Rewrite the records below, changing every "common name" to "vernacular name" and leaving all else untouched.
<<<<
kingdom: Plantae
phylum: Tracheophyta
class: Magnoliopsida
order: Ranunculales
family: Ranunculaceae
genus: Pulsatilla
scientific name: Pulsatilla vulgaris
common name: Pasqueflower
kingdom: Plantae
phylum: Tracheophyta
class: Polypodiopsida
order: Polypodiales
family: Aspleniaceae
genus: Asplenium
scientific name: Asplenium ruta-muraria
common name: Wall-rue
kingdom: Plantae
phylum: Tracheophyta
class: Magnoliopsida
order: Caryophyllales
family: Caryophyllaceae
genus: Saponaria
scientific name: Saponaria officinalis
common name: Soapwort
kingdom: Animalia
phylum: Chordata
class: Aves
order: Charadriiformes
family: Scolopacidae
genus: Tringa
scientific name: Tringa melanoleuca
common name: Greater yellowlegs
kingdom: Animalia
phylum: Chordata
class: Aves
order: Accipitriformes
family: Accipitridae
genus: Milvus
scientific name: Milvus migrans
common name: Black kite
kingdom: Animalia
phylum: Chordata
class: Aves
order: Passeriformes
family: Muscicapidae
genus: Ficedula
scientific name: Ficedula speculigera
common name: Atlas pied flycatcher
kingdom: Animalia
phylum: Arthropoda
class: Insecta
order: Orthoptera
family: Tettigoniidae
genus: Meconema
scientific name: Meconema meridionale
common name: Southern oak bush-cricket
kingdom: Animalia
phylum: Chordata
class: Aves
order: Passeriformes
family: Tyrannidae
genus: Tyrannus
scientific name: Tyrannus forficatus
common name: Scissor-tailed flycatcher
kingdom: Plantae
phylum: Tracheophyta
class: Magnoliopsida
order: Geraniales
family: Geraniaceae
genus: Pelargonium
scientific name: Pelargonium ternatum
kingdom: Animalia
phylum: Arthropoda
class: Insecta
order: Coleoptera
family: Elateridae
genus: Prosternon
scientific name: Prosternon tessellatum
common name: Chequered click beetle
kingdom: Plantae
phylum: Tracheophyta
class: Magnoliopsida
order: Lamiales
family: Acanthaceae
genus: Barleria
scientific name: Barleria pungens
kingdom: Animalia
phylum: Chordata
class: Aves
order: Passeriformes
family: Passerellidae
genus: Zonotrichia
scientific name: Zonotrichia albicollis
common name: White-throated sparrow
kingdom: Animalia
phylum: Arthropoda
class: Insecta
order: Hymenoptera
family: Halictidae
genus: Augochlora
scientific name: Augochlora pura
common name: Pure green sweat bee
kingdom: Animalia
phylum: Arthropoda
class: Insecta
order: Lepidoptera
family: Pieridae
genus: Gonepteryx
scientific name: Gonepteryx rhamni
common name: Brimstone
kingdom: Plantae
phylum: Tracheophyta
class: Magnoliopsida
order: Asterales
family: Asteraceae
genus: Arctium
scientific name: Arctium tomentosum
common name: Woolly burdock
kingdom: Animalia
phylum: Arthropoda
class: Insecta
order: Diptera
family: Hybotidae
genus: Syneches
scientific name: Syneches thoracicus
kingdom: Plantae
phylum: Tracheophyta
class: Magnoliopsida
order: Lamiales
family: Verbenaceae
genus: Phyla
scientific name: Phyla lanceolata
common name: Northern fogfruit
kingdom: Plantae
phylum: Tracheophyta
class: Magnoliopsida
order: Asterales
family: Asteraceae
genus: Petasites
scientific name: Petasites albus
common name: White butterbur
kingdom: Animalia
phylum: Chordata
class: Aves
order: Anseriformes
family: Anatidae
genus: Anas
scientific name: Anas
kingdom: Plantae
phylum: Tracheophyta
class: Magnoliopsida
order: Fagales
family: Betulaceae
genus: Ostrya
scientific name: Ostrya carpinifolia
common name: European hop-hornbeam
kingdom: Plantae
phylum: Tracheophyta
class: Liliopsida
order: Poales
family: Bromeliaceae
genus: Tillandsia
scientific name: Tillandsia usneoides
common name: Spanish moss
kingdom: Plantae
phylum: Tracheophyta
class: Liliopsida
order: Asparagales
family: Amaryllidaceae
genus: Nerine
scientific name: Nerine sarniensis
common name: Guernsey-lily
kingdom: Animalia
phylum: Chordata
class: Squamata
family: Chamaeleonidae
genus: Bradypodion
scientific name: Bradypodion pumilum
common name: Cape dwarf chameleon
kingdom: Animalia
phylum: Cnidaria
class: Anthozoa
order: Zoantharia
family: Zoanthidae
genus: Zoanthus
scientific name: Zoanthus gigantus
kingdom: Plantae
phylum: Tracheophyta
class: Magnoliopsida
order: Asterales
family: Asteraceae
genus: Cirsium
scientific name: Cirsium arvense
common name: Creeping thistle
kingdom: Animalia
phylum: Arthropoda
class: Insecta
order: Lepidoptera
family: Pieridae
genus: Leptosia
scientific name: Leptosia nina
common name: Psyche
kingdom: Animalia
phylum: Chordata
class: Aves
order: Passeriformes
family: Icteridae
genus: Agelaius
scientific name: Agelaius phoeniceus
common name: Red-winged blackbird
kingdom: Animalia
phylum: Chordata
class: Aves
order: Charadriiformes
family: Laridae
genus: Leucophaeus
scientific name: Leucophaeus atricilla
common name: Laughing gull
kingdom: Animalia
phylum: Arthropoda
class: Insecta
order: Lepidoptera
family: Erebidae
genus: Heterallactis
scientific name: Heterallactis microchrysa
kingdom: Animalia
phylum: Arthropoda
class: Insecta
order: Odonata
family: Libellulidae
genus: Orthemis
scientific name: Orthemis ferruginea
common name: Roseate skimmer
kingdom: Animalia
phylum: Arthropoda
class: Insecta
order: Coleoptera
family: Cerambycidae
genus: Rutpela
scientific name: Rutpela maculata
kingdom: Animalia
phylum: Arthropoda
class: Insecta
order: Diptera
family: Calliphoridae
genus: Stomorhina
>>>>
Correct answer.
kingdom: Plantae
phylum: Tracheophyta
class: Magnoliopsida
order: Ranunculales
family: Ranunculaceae
genus: Pulsatilla
scientific name: Pulsatilla vulgaris
vernacular name: Pasqueflower
kingdom: Plantae
phylum: Tracheophyta
class: Polypodiopsida
order: Polypodiales
family: Aspleniaceae
genus: Asplenium
scientific name: Asplenium ruta-muraria
vernacular name: Wall-rue
kingdom: Plantae
phylum: Tracheophyta
class: Magnoliopsida
order: Caryophyllales
family: Caryophyllaceae
genus: Saponaria
scientific name: Saponaria officinalis
vernacular name: Soapwort
kingdom: Animalia
phylum: Chordata
class: Aves
order: Charadriiformes
family: Scolopacidae
genus: Tringa
scientific name: Tringa melanoleuca
vernacular name: Greater yellowlegs
kingdom: Animalia
phylum: Chordata
class: Aves
order: Accipitriformes
family: Accipitridae
genus: Milvus
scientific name: Milvus migrans
vernacular name: Black kite
kingdom: Animalia
phylum: Chordata
class: Aves
order: Passeriformes
family: Muscicapidae
genus: Ficedula
scientific name: Ficedula speculigera
vernacular name: Atlas pied flycatcher
kingdom: Animalia
phylum: Arthropoda
class: Insecta
order: Orthoptera
family: Tettigoniidae
genus: Meconema
scientific name: Meconema meridionale
vernacular name: Southern oak bush-cricket
kingdom: Animalia
phylum: Chordata
class: Aves
order: Passeriformes
family: Tyrannidae
genus: Tyrannus
scientific name: Tyrannus forficatus
vernacular name: Scissor-tailed flycatcher
kingdom: Plantae
phylum: Tracheophyta
class: Magnoliopsida
order: Geraniales
family: Geraniaceae
genus: Pelargonium
scientific name: Pelargonium ternatum
kingdom: Animalia
phylum: Arthropoda
class: Insecta
order: Coleoptera
family: Elateridae
genus: Prosternon
scientific name: Prosternon tessellatum
vernacular name: Chequered click beetle
kingdom: Plantae
phylum: Tracheophyta
class: Magnoliopsida
order: Lamiales
family: Acanthaceae
genus: Barleria
scientific name: Barleria pungens
kingdom: Animalia
phylum: Chordata
class: Aves
order: Passeriformes
family: Passerellidae
genus: Zonotrichia
scientific name: Zonotrichia albicollis
vernacular name: White-throated sparrow
kingdom: Animalia
phylum: Arthropoda
class: Insecta
order: Hymenoptera
family: Halictidae
genus: Augochlora
scientific name: Augochlora pura
vernacular name: Pure green sweat bee
kingdom: Animalia
phylum: Arthropoda
class: Insecta
order: Lepidoptera
family: Pieridae
genus: Gonepteryx
scientific name: Gonepteryx rhamni
vernacular name: Brimstone
kingdom: Plantae
phylum: Tracheophyta
class: Magnoliopsida
order: Asterales
family: Asteraceae
genus: Arctium
scientific name: Arctium tomentosum
vernacular name: Woolly burdock
kingdom: Animalia
phylum: Arthropoda
class: Insecta
order: Diptera
family: Hybotidae
genus: Syneches
scientific name: Syneches thoracicus
kingdom: Plantae
phylum: Tracheophyta
class: Magnoliopsida
order: Lamiales
family: Verbenaceae
genus: Phyla
scientific name: Phyla lanceolata
vernacular name: Northern fogfruit
kingdom: Plantae
phylum: Tracheophyta
class: Magnoliopsida
order: Asterales
family: Asteraceae
genus: Petasites
scientific name: Petasites albus
vernacular name: White butterbur
kingdom: Animalia
phylum: Chordata
class: Aves
order: Anseriformes
family: Anatidae
genus: Anas
scientific name: Anas
kingdom: Plantae
phylum: Tracheophyta
class: Magnoliopsida
order: Fagales
family: Betulaceae
genus: Ostrya
scientific name: Ostrya carpinifolia
vernacular name: European hop-hornbeam
kingdom: Plantae
phylum: Tracheophyta
class: Liliopsida
order: Poales
family: Bromeliaceae
genus: Tillandsia
scientific name: Tillandsia usneoides
vernacular name: Spanish moss
kingdom: Plantae
phylum: Tracheophyta
class: Liliopsida
order: Asparagales
family: Amaryllidaceae
genus: Nerine
scientific name: Nerine sarniensis
vernacular name: Guernsey-lily
kingdom: Animalia
phylum: Chordata
class: Squamata
family: Chamaeleonidae
genus: Bradypodion
scientific name: Bradypodion pumilum
vernacular name: Cape dwarf chameleon
kingdom: Animalia
phylum: Cnidaria
class: Anthozoa
order: Zoantharia
family: Zoanthidae
genus: Zoanthus
scientific name: Zoanthus gigantus
kingdom: Plantae
phylum: Tracheophyta
class: Magnoliopsida
order: Asterales
family: Asteraceae
genus: Cirsium
scientific name: Cirsium arvense
vernacular name: Creeping thistle
kingdom: Animalia
phylum: Arthropoda
class: Insecta
order: Lepidoptera
family: Pieridae
genus: Leptosia
scientific name: Leptosia nina
vernacular name: Psyche
kingdom: Animalia
phylum: Chordata
class: Aves
order: Passeriformes
family: Icteridae
genus: Agelaius
scientific name: Agelaius phoeniceus
vernacular name: Red-winged blackbird
kingdom: Animalia
phylum: Chordata
class: Aves
order: Charadriiformes
family: Laridae
genus: Leucophaeus
scientific name: Leucophaeus atricilla
vernacular name: Laughing gull
kingdom: Animalia
phylum: Arthropoda
class: Insecta
order: Lepidoptera
family: Erebidae
genus: Heterallactis
scientific name: Heterallactis microchrysa
kingdom: Animalia
phylum: Arthropoda
class: Insecta
order: Odonata
family: Libellulidae
genus: Orthemis
scientific name: Orthemis ferruginea
vernacular name: Roseate skimmer
kingdom: Animalia
phylum: Arthropoda
class: Insecta
order: Coleoptera
family: Cerambycidae
genus: Rutpela
scientific name: Rutpela maculata
kingdom: Animalia
phylum: Arthropoda
class: Insecta
order: Diptera
family: Calliphoridae
genus: Stomorhina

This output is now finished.